(What the task asks): In the entries below, find the line with "dining table: present [36,195,349,372]" and the line with "decorative plate: none [803,102,839,139]". Repeat exactly everything between them, those two lines included, but not the pictures.

(Source material):
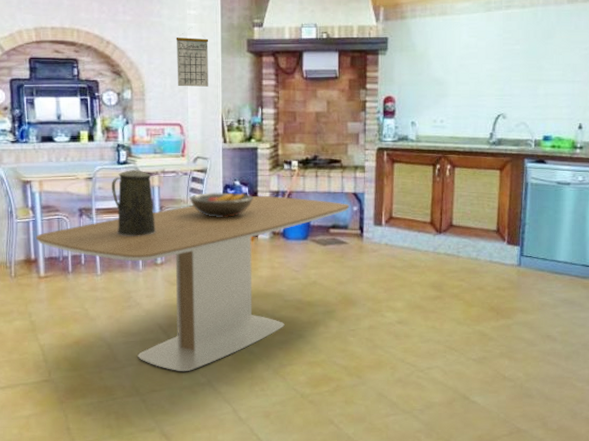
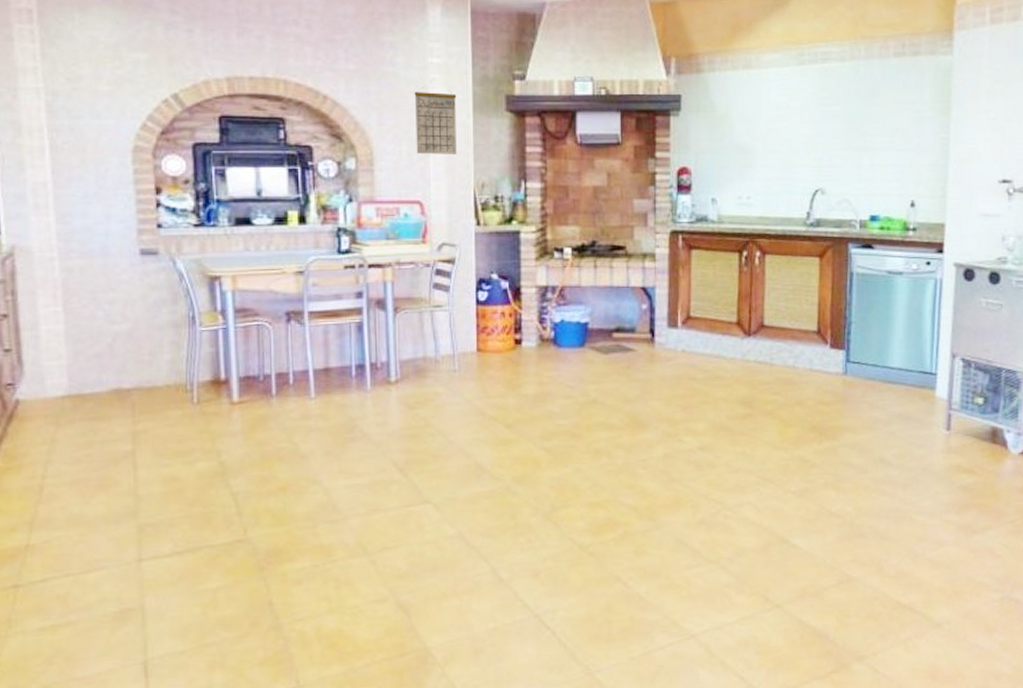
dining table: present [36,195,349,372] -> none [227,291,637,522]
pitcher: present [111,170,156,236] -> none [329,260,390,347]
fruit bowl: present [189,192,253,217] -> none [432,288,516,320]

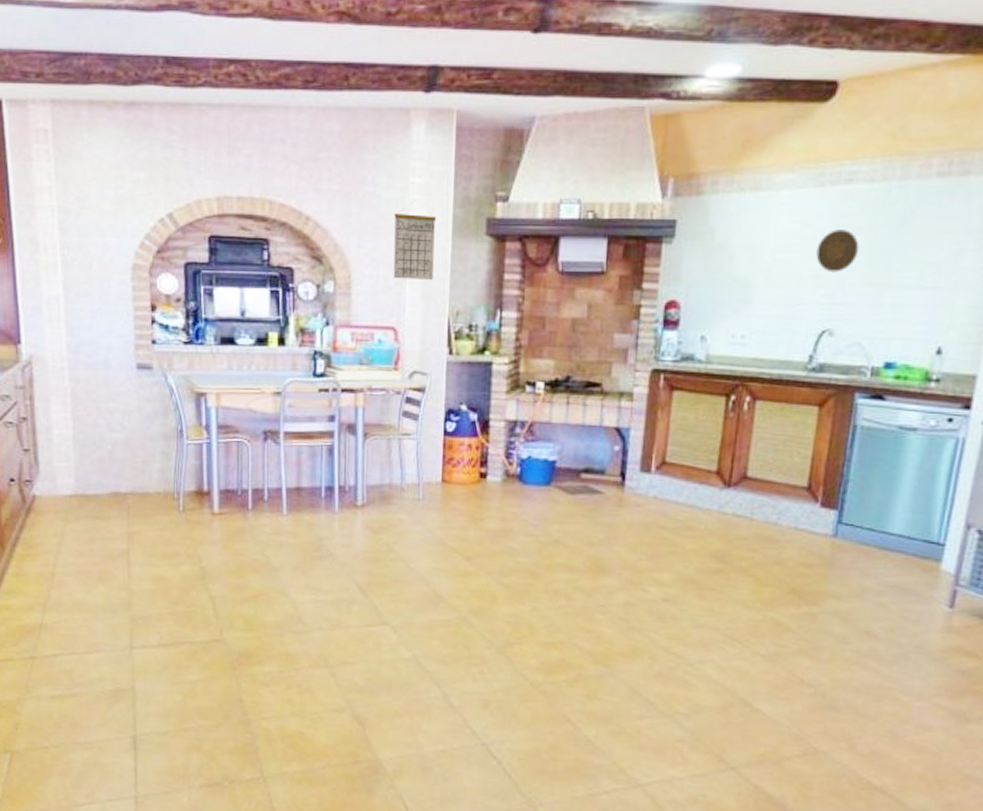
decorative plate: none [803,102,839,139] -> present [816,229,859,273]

* * *

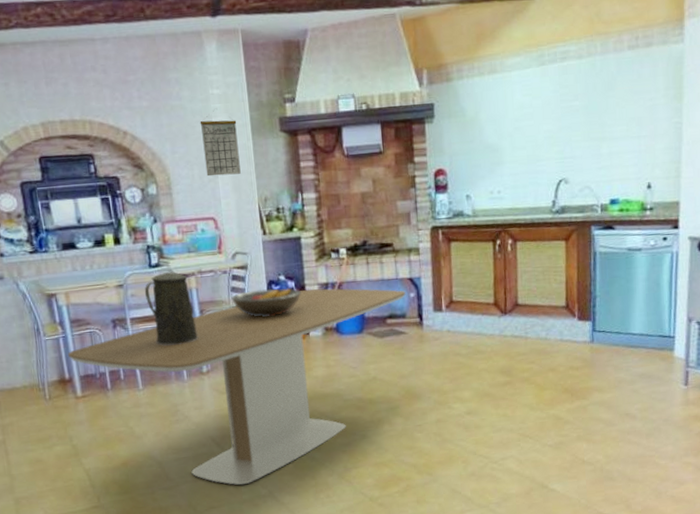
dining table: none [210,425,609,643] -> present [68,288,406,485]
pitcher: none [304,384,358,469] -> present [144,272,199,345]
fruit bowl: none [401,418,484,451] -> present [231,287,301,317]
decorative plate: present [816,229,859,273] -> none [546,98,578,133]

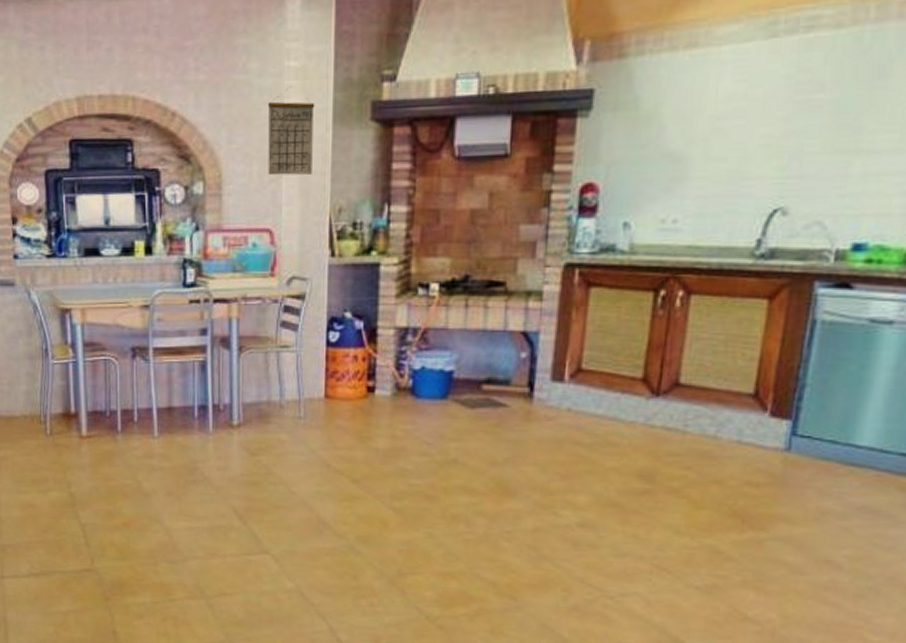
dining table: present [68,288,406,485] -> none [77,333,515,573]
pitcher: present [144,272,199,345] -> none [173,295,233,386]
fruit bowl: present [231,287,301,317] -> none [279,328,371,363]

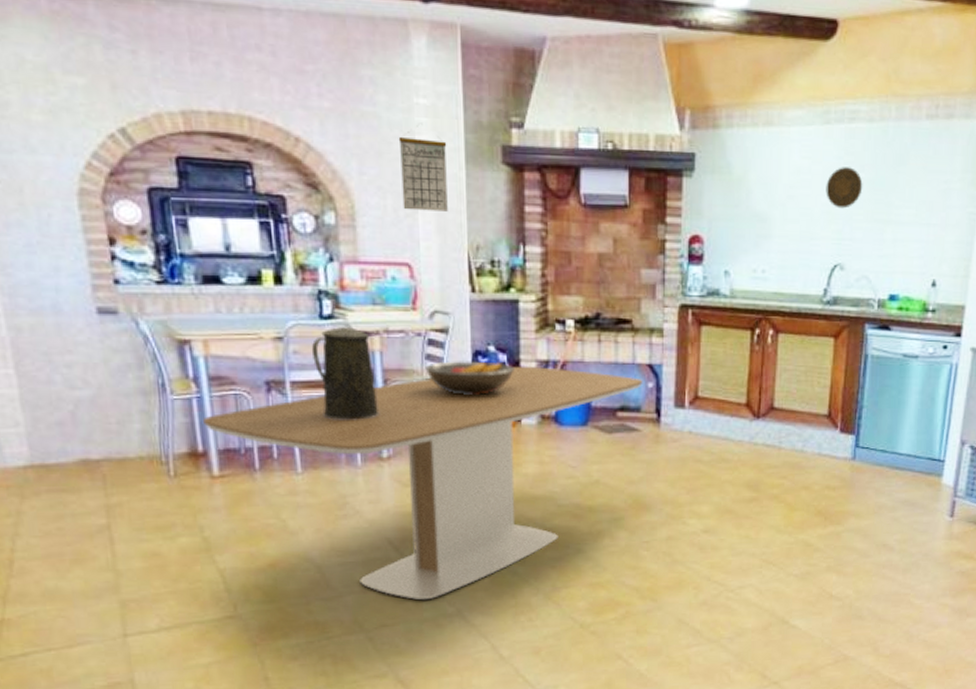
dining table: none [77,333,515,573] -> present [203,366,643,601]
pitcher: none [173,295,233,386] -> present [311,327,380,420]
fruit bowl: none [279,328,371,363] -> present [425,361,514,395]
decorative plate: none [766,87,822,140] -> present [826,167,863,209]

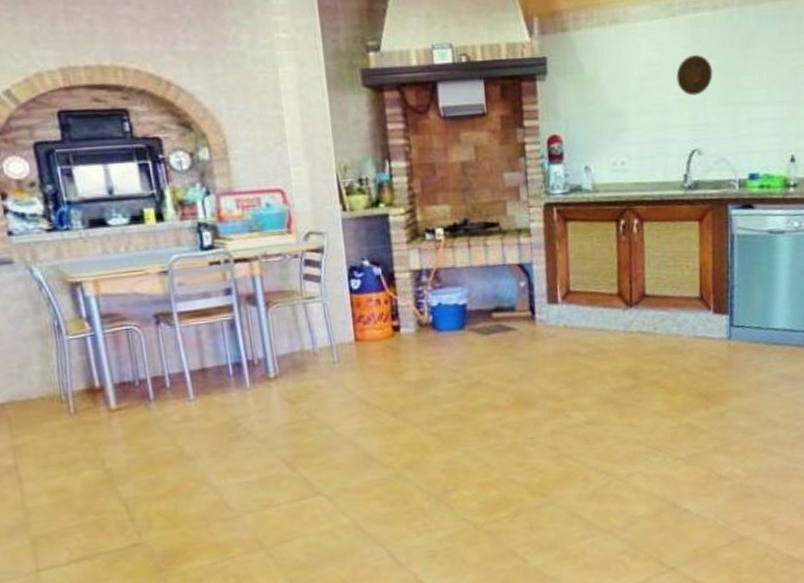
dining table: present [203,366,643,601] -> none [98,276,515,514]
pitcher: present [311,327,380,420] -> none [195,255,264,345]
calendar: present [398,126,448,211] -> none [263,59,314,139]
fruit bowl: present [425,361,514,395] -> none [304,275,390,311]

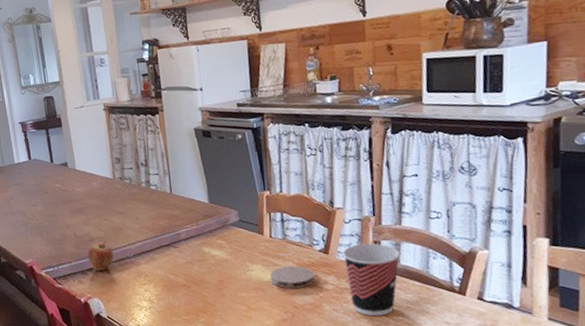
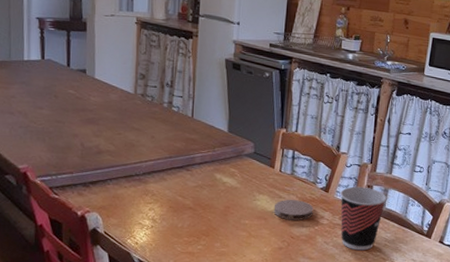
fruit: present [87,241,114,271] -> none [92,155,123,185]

...

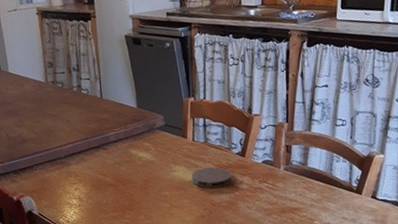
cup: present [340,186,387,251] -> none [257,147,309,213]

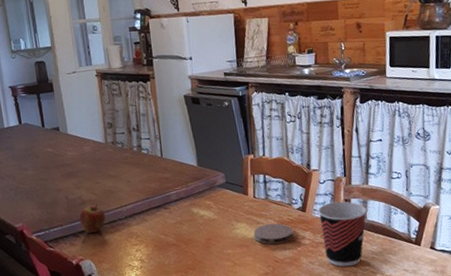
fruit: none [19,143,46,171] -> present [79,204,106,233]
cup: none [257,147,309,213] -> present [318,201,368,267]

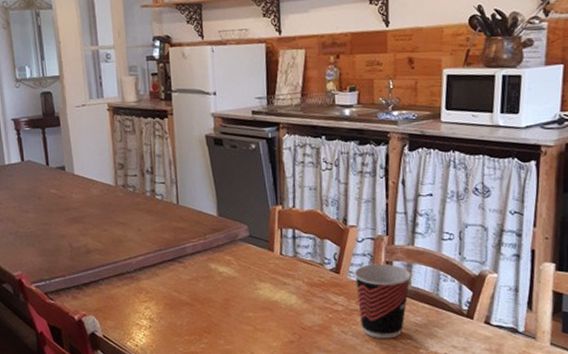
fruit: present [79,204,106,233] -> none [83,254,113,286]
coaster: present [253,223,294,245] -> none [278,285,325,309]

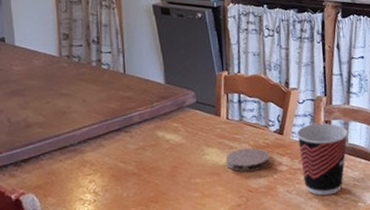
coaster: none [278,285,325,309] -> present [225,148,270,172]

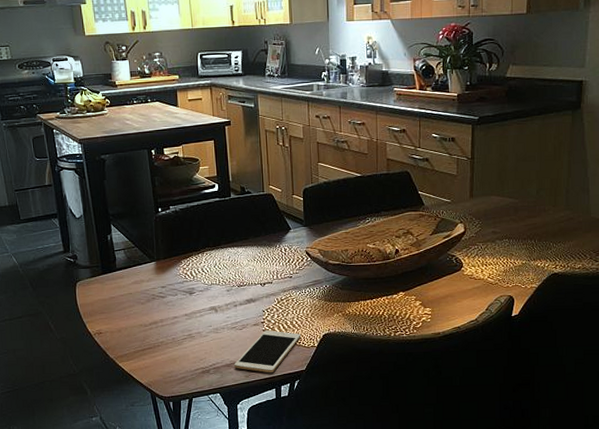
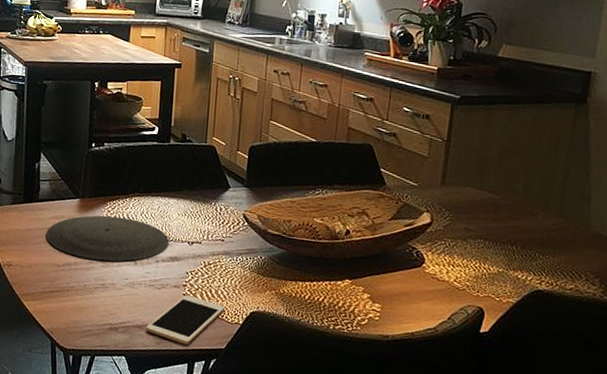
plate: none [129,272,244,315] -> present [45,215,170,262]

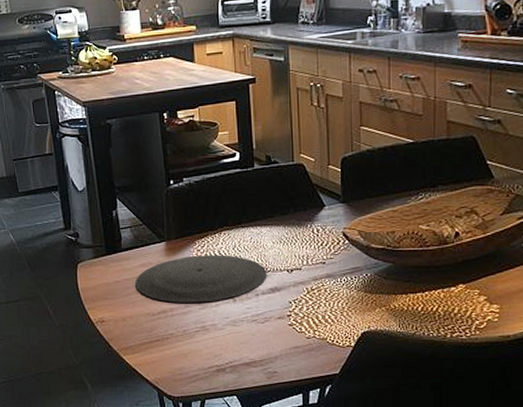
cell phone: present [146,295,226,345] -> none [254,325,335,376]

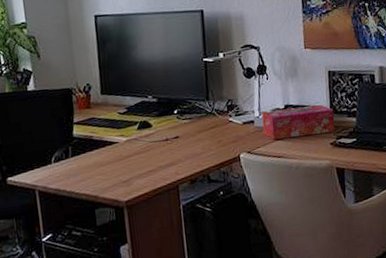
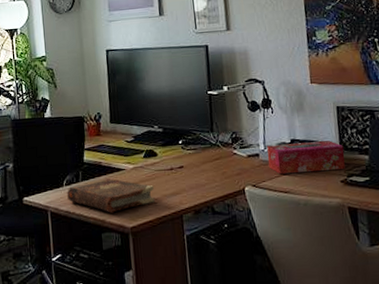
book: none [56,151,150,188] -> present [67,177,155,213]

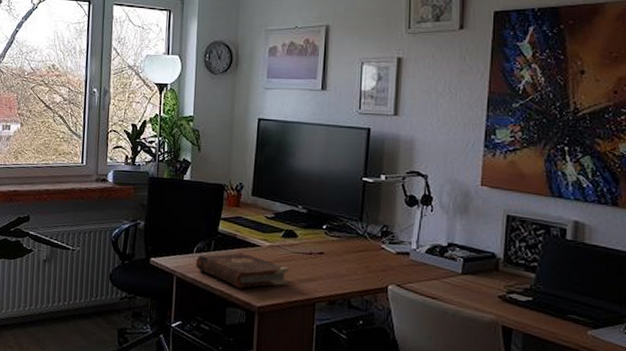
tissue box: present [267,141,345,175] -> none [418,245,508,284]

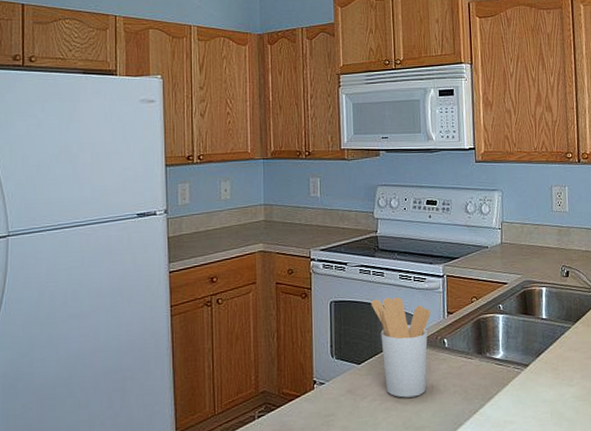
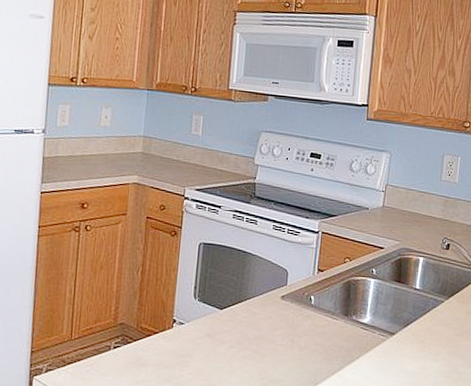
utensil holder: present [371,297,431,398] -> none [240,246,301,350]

(Finished task):
dining table: present [36,195,349,372] -> none [227,291,637,522]
pitcher: present [111,170,156,236] -> none [329,260,390,347]
fruit bowl: present [189,192,253,217] -> none [432,288,516,320]

decorative plate: none [803,102,839,139] -> present [816,229,859,273]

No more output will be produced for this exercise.